Figure 2.

Six1 occupies enhancer repertoire to induce sequential activation of Atoh1, Pou4f3 and Gfi1 that then engage in protein complexes. (A) Genome browser visualization of Six1 peaks at Atoh1, Pou4f3 and Gfi1. Note that the proximal peak-2 of Pou4f3 is in exon. y-Axis numerical values in each track indicate track height scaling in read depth. Sequence conservation (cons.) is indicated. The arrow at the TSS points to the direction of transcription. (B) ChIP-qPCR analysis of the boxed peaks in (A).
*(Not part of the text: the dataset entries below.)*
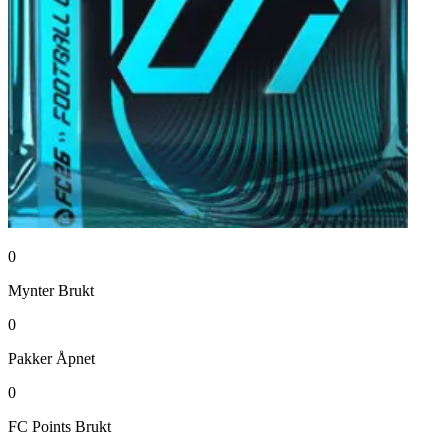
0
Mynter
Brukt
0
Pakker
Åpnet
0
FC Points
Brukt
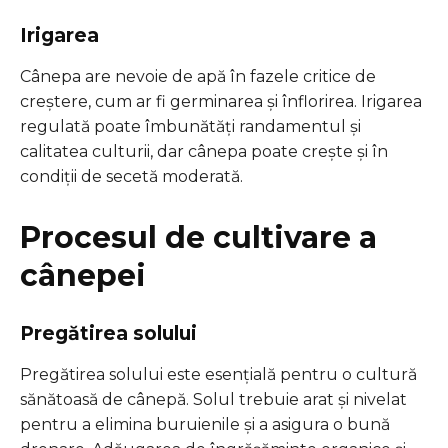
Irigarea
Cânepa are nevoie de apă în fazele critice de
creștere, cum ar fi germinarea și înflorirea. Irigarea
regulată poate îmbunătăți randamentul și
calitatea culturii, dar cânepa poate crește și în
condiții de secetă moderată.
Procesul de cultivare a
cânepei
Pregătirea solului
Pregătirea solului este esențială pentru o cultură
sănătoasă de cânepă. Solul trebuie arat și nivelat
pentru a elimina buruienile și a asigura o bună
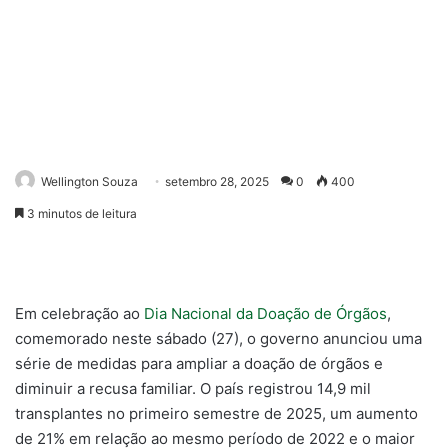
Wellington Souza
setembro 28, 2025
0
400
3 minutos de leitura
Em celebração ao
Dia Nacional da Doação de Órgãos
,
comemorado neste sábado (27), o governo anunciou uma
série de medidas para ampliar a doação de órgãos e
diminuir a recusa familiar. O país registrou 14,9 mil
transplantes no primeiro semestre de 2025, um aumento
de 21% em relação ao mesmo período de 2022 e o maior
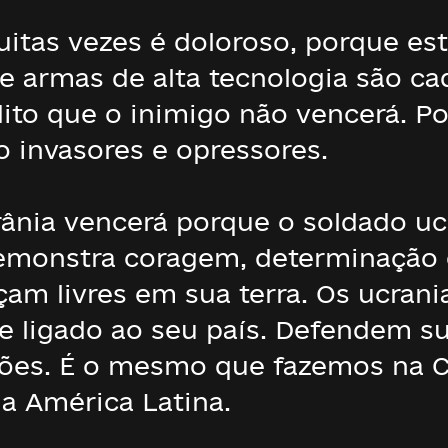
muitas vezes é doloroso, porque es
 armas de alta tecnologia são ca
dito que o inimigo não vencerá. Po
o invasores e opressores.
crânia vencerá porque o soldado 
monstra coragem, determinação e f
sçam livres em sua terra. Os ucra
e ligado ao seu país. Defendem su
ições. É o mesmo que fazemos na 
da América Latina.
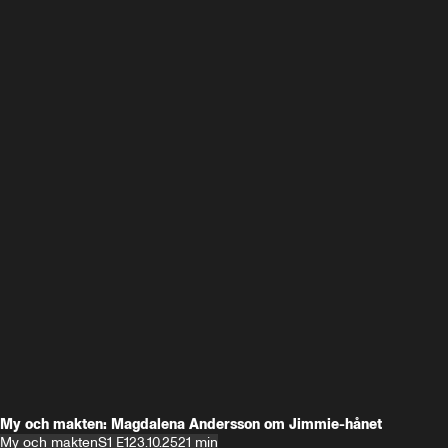
My och makten: Magdalena Andersson om Jimmie-hånet
My och makten
S1 E1
23.10.25
21 min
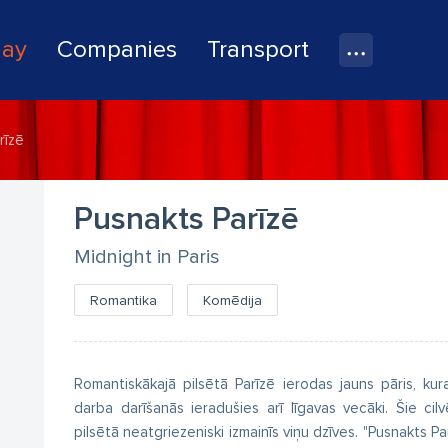
lay
Companies
Transport
rīzē
Pusnakts Parīzē
Midnight in Paris
Romantika
Komēdija
Romantiskākajā pilsētā Parīzē ierodas jauns pāris, ku
darba darīšanās ieradušies arī līgavas vecāki. Šie cil
pilsētā neatgriezeniski izmainīs viņu dzīves. "Pusnakts P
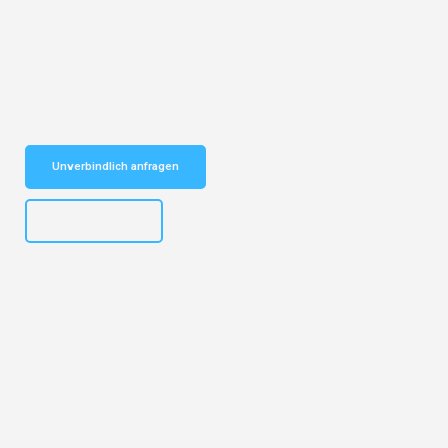
Entdecken Sie das
#1 Umzugsunternehmen in Salzburg
– Ihr
vertrauenswürdiger Begleiter für Umzüge Salzburg Sivas!
Schnelle Antwort in garantiert unter 2 Minuten: Jetzt
unverbindlichen Kostenvoranschlag erhalten!
Unverbindlich anfragen
+43662281200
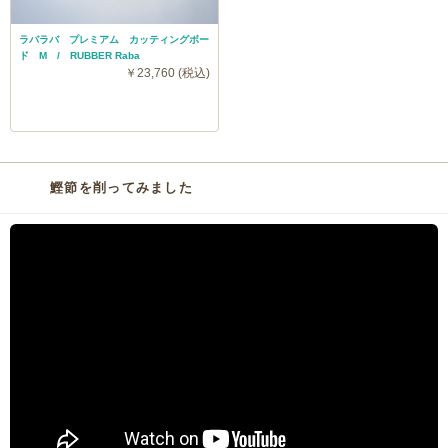
ラバラバ プレミアム カッティングボー
ド M / RUBBER Raba
￥23,760 (税込)
鰹節を削ってみました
IPs and mock IPs were normalized to inputs and the enrichment of mock IP was considered 1-fold (not shown). *P < 0.05, **P < 0.01. (C) Transient (G0) transgenic analysis of a 552-bp Six1-bound Atoh1+70000 (in 5/5 transgenic lines), Pou4f3-15000 (in 3/3 transgenic lines) or Gfi1+37000 (in 3/3 transgenic lines) driving GFP reporter showing the HC-restricted activity of these distal enhancers. Top panels, whole-cochlea images; middle panels, higher magnification of the areas indicated by dashed lines; lower panels, images of cochlear sections showing GFP⁺ hair cells in the organ of Corti. Scale bars: 100 μm for top panels and 30 μm for middle and bottom panels. (D) Co-immunoprecipitation (coIP) analysis of nuclear extracts from E17.5 cochleae or 293 cells cotransfected with indicated plasmids. Antibodies used for IP or for western detection are indicated. Anti-HA or -Flag was used for immunoprecipitating HA-Atoh1 or Flag-Pou4f3/Flag-Gfi1 fusion protein.